## [GIVEN TASK]
Leave out the images; return the rest of the data exactly.

** Start **

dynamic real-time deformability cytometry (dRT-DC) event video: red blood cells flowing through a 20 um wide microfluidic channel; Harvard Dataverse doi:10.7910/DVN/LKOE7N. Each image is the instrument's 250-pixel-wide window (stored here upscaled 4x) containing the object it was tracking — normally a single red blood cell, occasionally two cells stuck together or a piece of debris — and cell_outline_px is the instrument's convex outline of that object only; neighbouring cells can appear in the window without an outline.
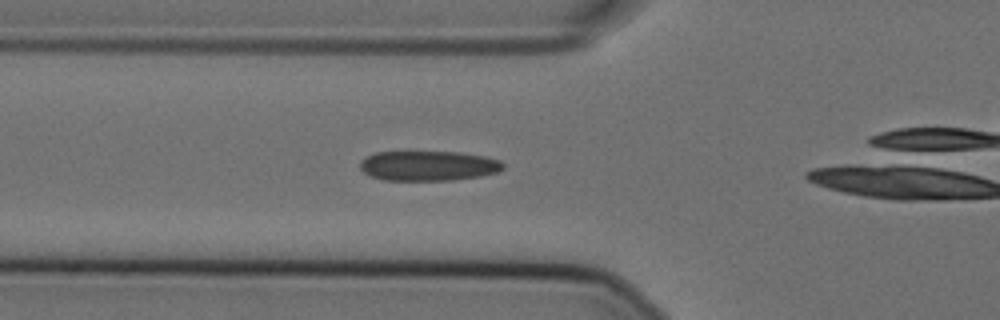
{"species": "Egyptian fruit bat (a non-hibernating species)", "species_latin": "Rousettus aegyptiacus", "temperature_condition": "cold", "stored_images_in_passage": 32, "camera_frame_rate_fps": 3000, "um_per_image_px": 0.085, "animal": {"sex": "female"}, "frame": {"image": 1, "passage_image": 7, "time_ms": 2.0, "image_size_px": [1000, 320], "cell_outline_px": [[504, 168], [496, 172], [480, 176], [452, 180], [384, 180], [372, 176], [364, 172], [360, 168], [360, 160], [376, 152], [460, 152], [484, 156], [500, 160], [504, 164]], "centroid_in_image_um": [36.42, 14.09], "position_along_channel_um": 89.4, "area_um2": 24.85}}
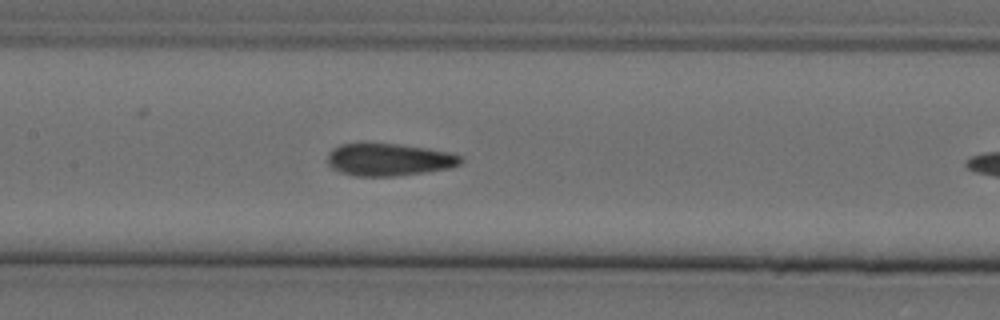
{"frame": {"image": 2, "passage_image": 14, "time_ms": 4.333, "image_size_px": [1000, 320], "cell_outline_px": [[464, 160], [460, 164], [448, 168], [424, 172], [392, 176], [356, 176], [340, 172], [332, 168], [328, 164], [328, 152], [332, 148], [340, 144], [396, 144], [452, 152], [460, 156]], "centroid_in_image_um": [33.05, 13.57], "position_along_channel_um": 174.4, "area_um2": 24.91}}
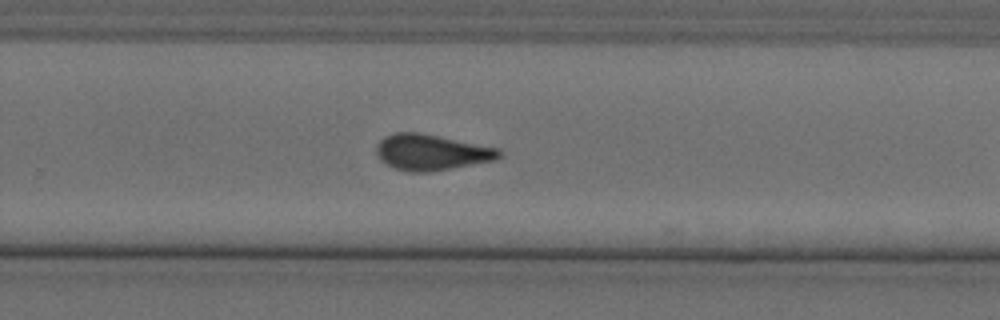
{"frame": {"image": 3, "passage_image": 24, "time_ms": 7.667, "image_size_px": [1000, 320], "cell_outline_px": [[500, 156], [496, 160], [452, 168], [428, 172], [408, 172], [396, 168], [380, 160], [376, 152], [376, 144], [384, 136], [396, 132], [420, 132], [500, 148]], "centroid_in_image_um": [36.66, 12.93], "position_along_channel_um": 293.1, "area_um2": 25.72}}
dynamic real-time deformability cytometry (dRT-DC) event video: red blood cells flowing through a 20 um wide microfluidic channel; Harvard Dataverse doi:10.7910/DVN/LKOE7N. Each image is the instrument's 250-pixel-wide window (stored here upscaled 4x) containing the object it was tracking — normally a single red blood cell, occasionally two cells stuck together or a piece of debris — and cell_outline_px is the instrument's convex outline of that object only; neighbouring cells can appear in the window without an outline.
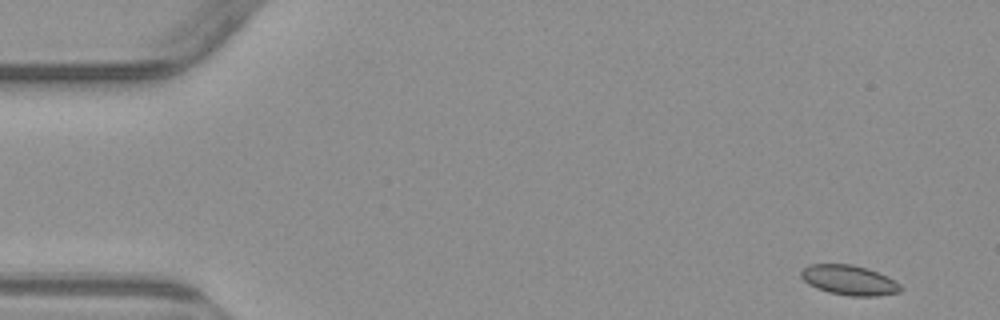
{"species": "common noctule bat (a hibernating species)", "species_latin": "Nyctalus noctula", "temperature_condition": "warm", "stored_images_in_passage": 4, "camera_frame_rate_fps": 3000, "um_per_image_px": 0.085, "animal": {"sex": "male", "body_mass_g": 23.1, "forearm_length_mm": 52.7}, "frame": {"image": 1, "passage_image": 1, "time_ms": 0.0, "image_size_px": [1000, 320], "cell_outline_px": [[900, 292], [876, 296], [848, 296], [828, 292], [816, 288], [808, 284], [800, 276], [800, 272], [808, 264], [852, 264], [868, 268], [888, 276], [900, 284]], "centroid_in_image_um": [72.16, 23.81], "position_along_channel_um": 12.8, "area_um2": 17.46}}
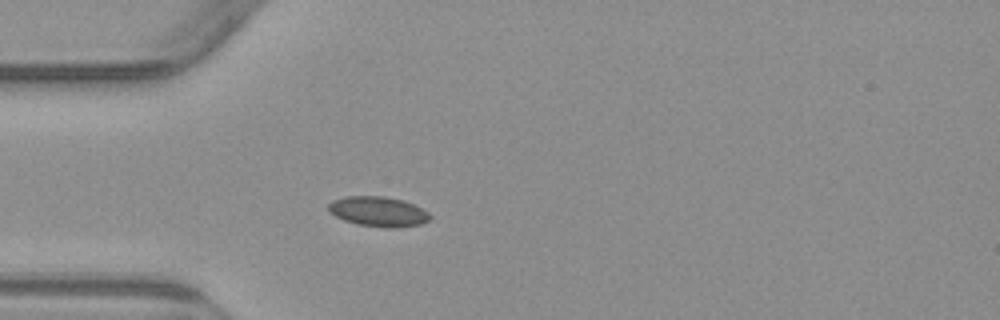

** End **

## [RESPONSE BELOW]
dynamic real-time deformability cytometry (dRT-DC) event video: red blood cells flowing through a 20 um wide microfluidic channel; Harvard Dataverse doi:10.7910/DVN/LKOE7N. Each image is the instrument's 250-pixel-wide window (stored here upscaled 4x) containing the object it was tracking — normally a single red blood cell, occasionally two cells stuck together or a piece of debris — and cell_outline_px is the instrument's convex outline of that object only; neighbouring cells can appear in the window without an outline.
{"species": "Egyptian fruit bat (a non-hibernating species)", "species_latin": "Rousettus aegyptiacus", "temperature_condition": "cold", "stored_images_in_passage": 32, "camera_frame_rate_fps": 3000, "um_per_image_px": 0.085, "animal": {"sex": "female"}, "frame": {"image": 1, "passage_image": 7, "time_ms": 2.0, "image_size_px": [1000, 320], "cell_outline_px": [[504, 168], [496, 172], [480, 176], [452, 180], [384, 180], [372, 176], [364, 172], [360, 168], [360, 160], [376, 152], [460, 152], [484, 156], [500, 160], [504, 164]], "centroid_in_image_um": [36.42, 14.09], "position_along_channel_um": 89.4, "area_um2": 24.85}}
{"frame": {"image": 2, "passage_image": 14, "time_ms": 4.333, "image_size_px": [1000, 320], "cell_outline_px": [[464, 160], [460, 164], [448, 168], [424, 172], [392, 176], [356, 176], [340, 172], [332, 168], [328, 164], [328, 152], [332, 148], [340, 144], [396, 144], [452, 152], [460, 156]], "centroid_in_image_um": [33.05, 13.57], "position_along_channel_um": 174.4, "area_um2": 24.91}}
{"frame": {"image": 3, "passage_image": 24, "time_ms": 7.667, "image_size_px": [1000, 320], "cell_outline_px": [[500, 156], [496, 160], [452, 168], [428, 172], [408, 172], [396, 168], [380, 160], [376, 152], [376, 144], [384, 136], [396, 132], [420, 132], [500, 148]], "centroid_in_image_um": [36.66, 12.93], "position_along_channel_um": 293.1, "area_um2": 25.72}}
dynamic real-time deformability cytometry (dRT-DC) event video: red blood cells flowing through a 20 um wide microfluidic channel; Harvard Dataverse doi:10.7910/DVN/LKOE7N. Each image is the instrument's 250-pixel-wide window (stored here upscaled 4x) containing the object it was tracking — normally a single red blood cell, occasionally two cells stuck together or a piece of debris — and cell_outline_px is the instrument's convex outline of that object only; neighbouring cells can appear in the window without an outline.
{"species": "common noctule bat (a hibernating species)", "species_latin": "Nyctalus noctula", "temperature_condition": "warm", "stored_images_in_passage": 4, "camera_frame_rate_fps": 3000, "um_per_image_px": 0.085, "animal": {"sex": "male", "body_mass_g": 23.1, "forearm_length_mm": 52.7}, "frame": {"image": 1, "passage_image": 1, "time_ms": 0.0, "image_size_px": [1000, 320], "cell_outline_px": [[900, 292], [876, 296], [848, 296], [828, 292], [816, 288], [808, 284], [800, 276], [800, 272], [808, 264], [852, 264], [868, 268], [888, 276], [900, 284]], "centroid_in_image_um": [72.16, 23.81], "position_along_channel_um": 12.8, "area_um2": 17.46}}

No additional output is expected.